До войны он был секретарь райкома партии в Ж.*, в войну назначен начальником шифровального отделения дивизии. Всегда он был поставлен высоко, важная персона, и не ведал мелкого человеческого горя. Но в 1942 году как-то случилось, что по вине шифровального отделения один полк их дивизии не получил вовремя приказа на отступление. Надо было исправить, но ещё получилось, что все подчинённые М-за куда-то задевались, — и послал генерал самого М-за туда, на передовую, в уже смыкающиеся вокруг полка клещи: приказать им отступать! спасти их!
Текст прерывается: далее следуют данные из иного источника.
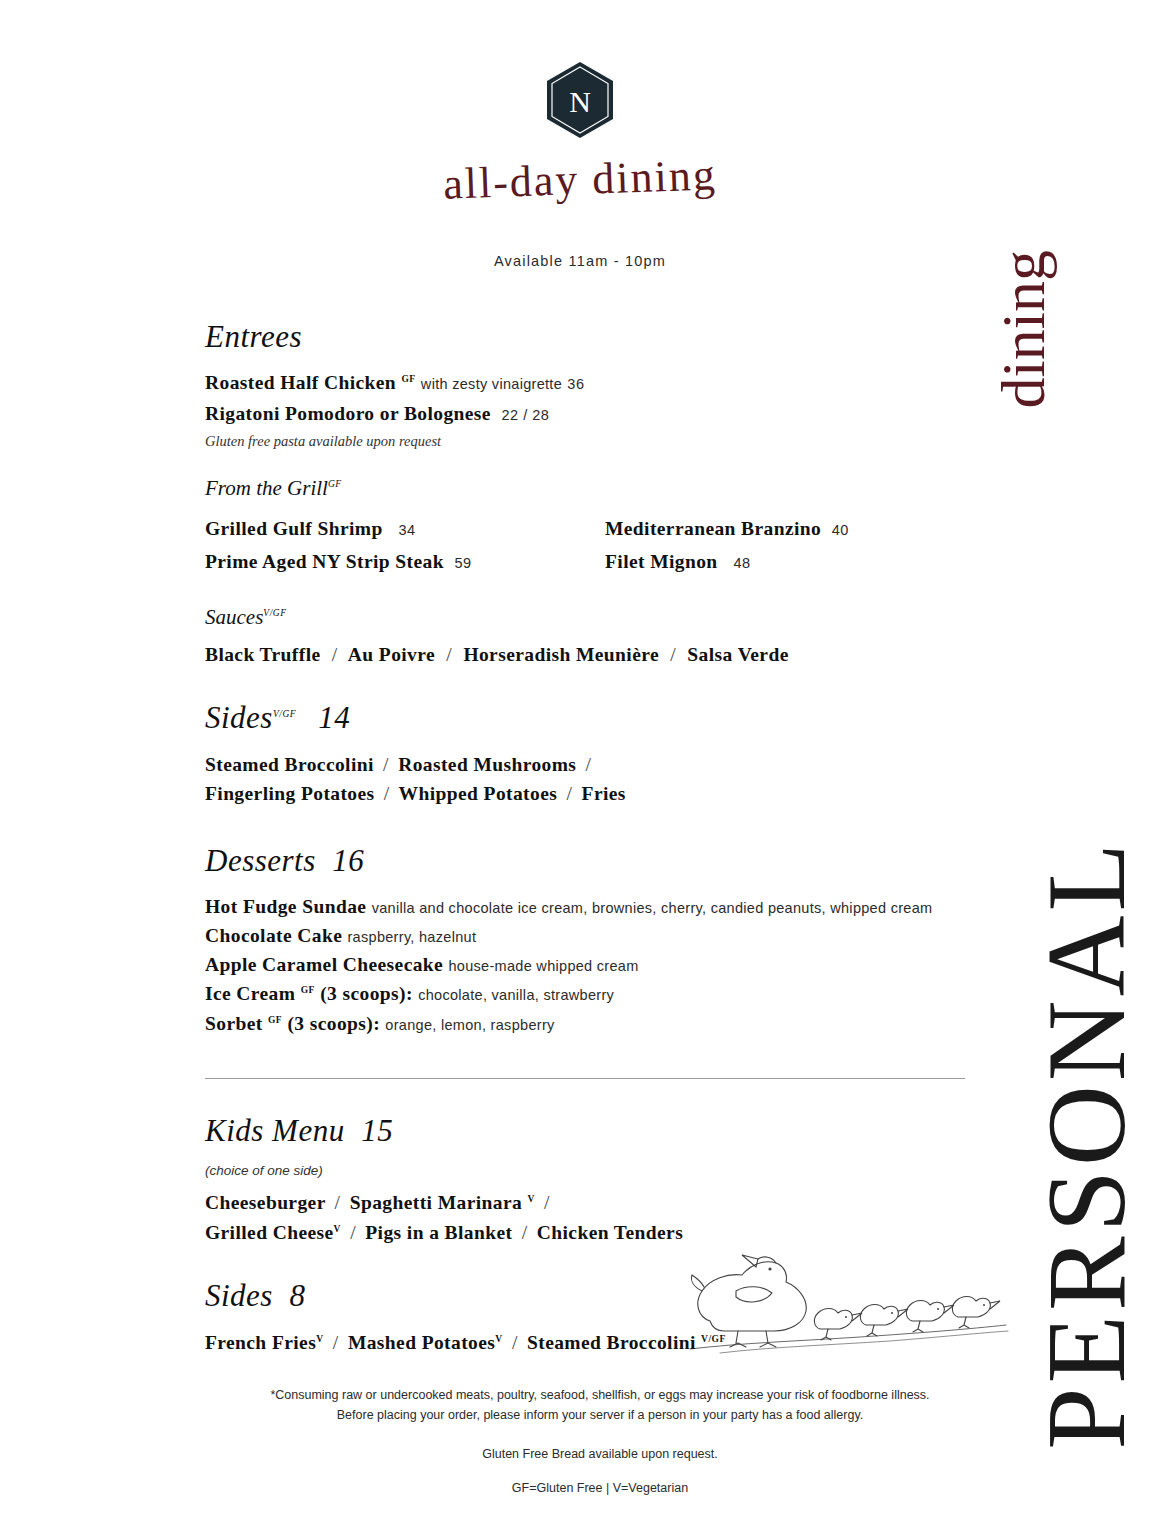N
all-day dining
Available 11am - 10pm
dining
PERSONAL
Entrees
Roasted Half Chicken GF with zesty vinaigrette 36
Rigatoni Pomodoro or Bolognese 22 / 28
Gluten free pasta available upon request
From the GrillGF
Grilled Gulf Shrimp 34
Mediterranean Branzino 40
Prime Aged NY Strip Steak 59
Filet Mignon 48
SaucesV/GF
Black Truffle / Au Poivre / Horseradish Meunière / Salsa Verde
SidesV/GF 14
Steamed Broccolini / Roasted Mushrooms /
Fingerling Potatoes / Whipped Potatoes / Fries
Desserts 16
Hot Fudge Sundae vanilla and chocolate ice cream, brownies, cherry, candied peanuts, whipped cream
Chocolate Cake raspberry, hazelnut
Apple Caramel Cheesecake house-made whipped cream
Ice Cream GF (3 scoops): chocolate, vanilla, strawberry
Sorbet GF (3 scoops): orange, lemon, raspberry
Kids Menu 15
(choice of one side)
Cheeseburger / Spaghetti Marinara V /
Grilled CheeseV / Pigs in a Blanket / Chicken Tenders
Sides 8
French FriesV / Mashed PotatoesV / Steamed Broccolini V/GF
*Consuming raw or undercooked meats, poultry, seafood, shellfish, or eggs may increase your risk of foodborne illness.
Before placing your order, please inform your server if a person in your party has a food allergy.
Gluten Free Bread available upon request.
GF=Gluten Free | V=Vegetarian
М-з поехал верхом, сокрушённо и боясь погибнуть, по пути же попал так опасно, что дальше решил не ехать и даже не знал, останется ли и тут в живых. Он сознательно остановился — покинул, предал полк, слез с лошади, обнял дерево (или от осколков прятался за ним) и… дал клятву Иегове, что если только останется жив, — будет ревнивым верующим, выполнять точно святой закон. И кончилось благополучно: полк погиб или попал в плен, а М-з выжил, получил 10 лет лагеря по 58-й, отбыл их — и вот был со мной в Кок-Тереке. И как же непреклонно он выполнял свой обет! — ничего в груди и голове не осталось у него от члена партии. Только обманом могла жена накормить его бесчешуйчатой трефной рыбой. По субботам не мог он не приходить на службу, но старался здесь ничего не делать. Дома он сурово выполнял все обряды и молился — по советской неизбежности тайно.